> [What you should do]:
Report each line of the records below that holds the word "down".

> [Dataset records]:
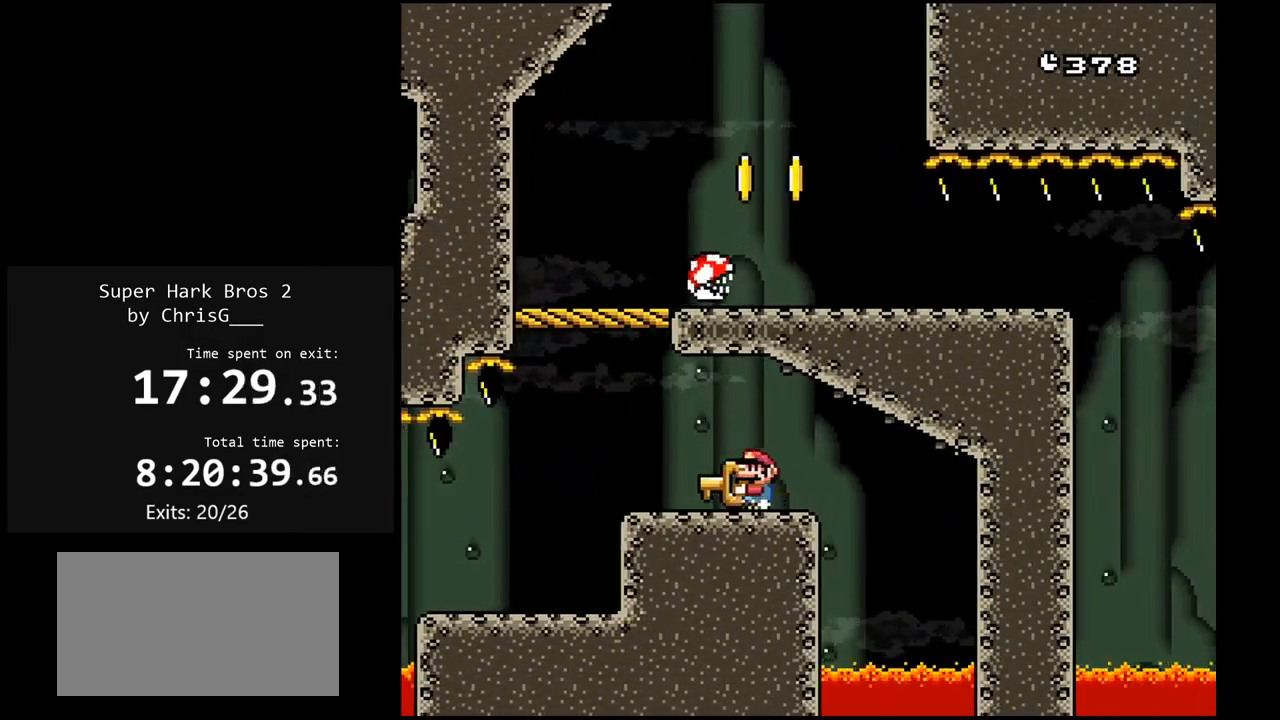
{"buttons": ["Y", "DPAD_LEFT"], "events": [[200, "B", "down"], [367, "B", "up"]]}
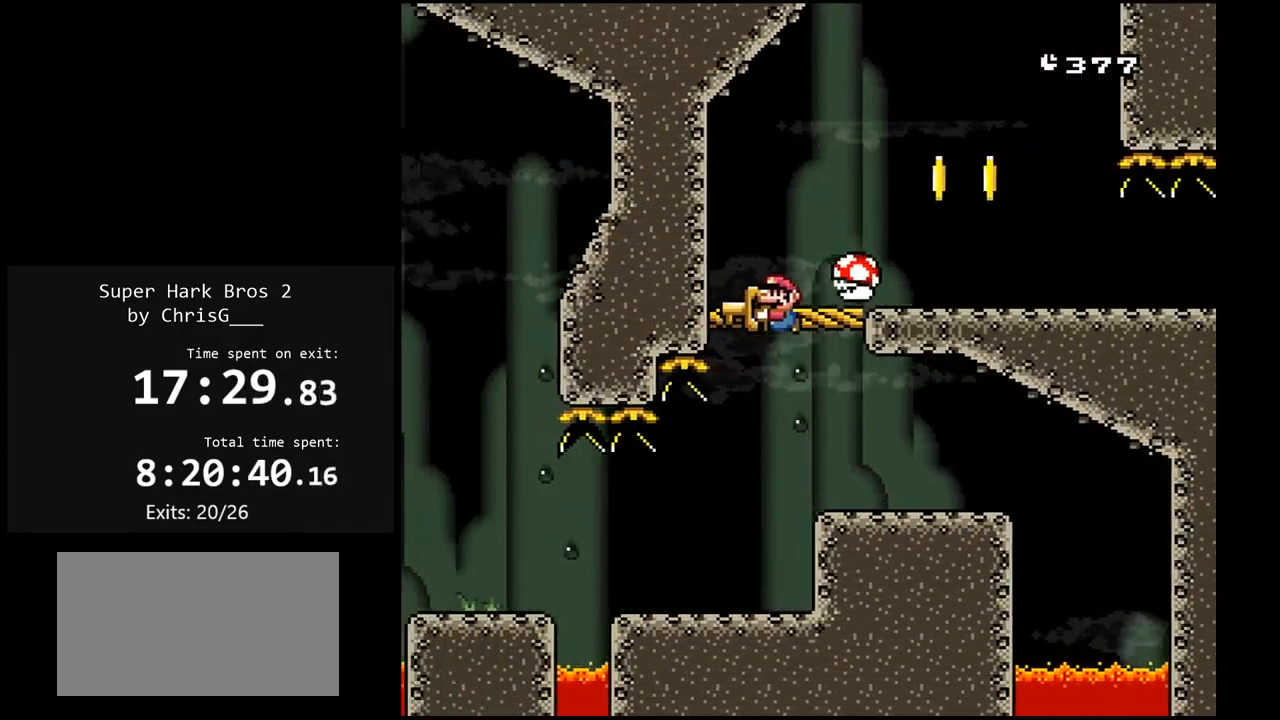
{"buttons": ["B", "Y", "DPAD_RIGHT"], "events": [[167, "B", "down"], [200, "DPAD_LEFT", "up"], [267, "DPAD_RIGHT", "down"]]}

...

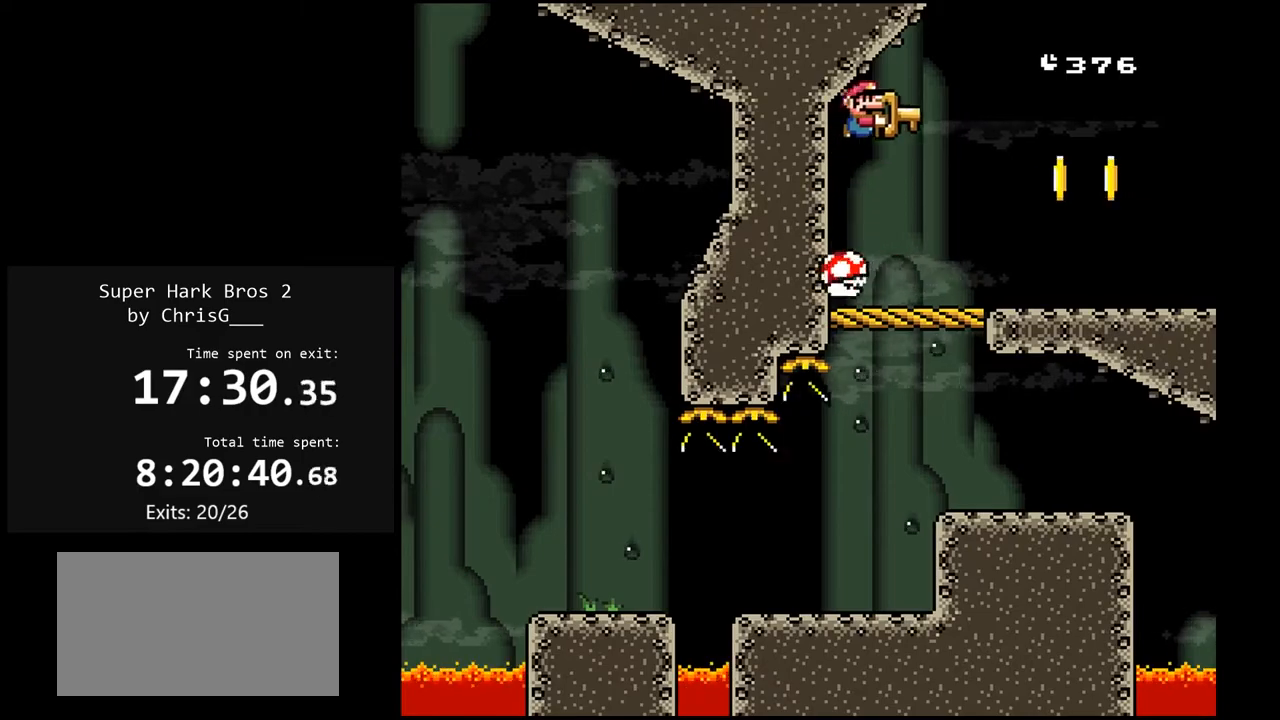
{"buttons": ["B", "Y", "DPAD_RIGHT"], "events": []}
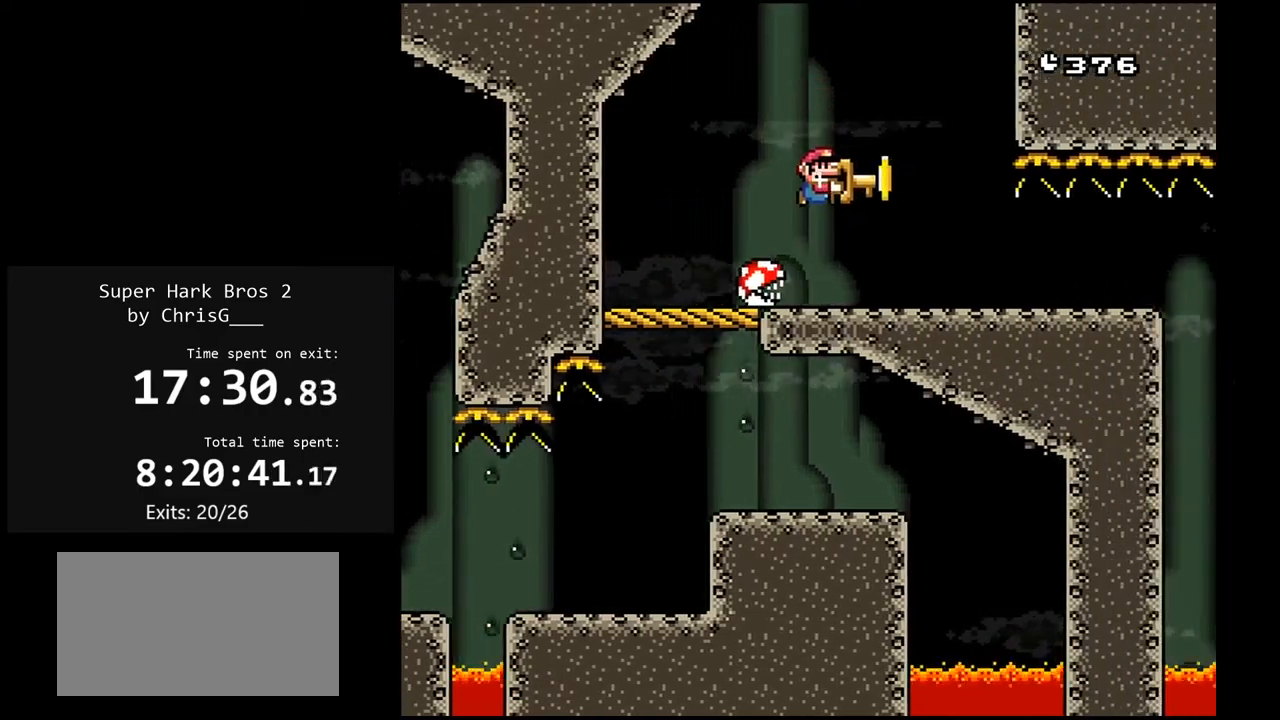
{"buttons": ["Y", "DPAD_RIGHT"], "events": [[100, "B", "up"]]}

> [Task answer]:
{"buttons": ["Y", "DPAD_LEFT"], "events": [[200, "B", "down"], [367, "B", "up"]]}
{"buttons": ["B", "Y", "DPAD_RIGHT"], "events": [[167, "B", "down"], [200, "DPAD_LEFT", "up"], [267, "DPAD_RIGHT", "down"]]}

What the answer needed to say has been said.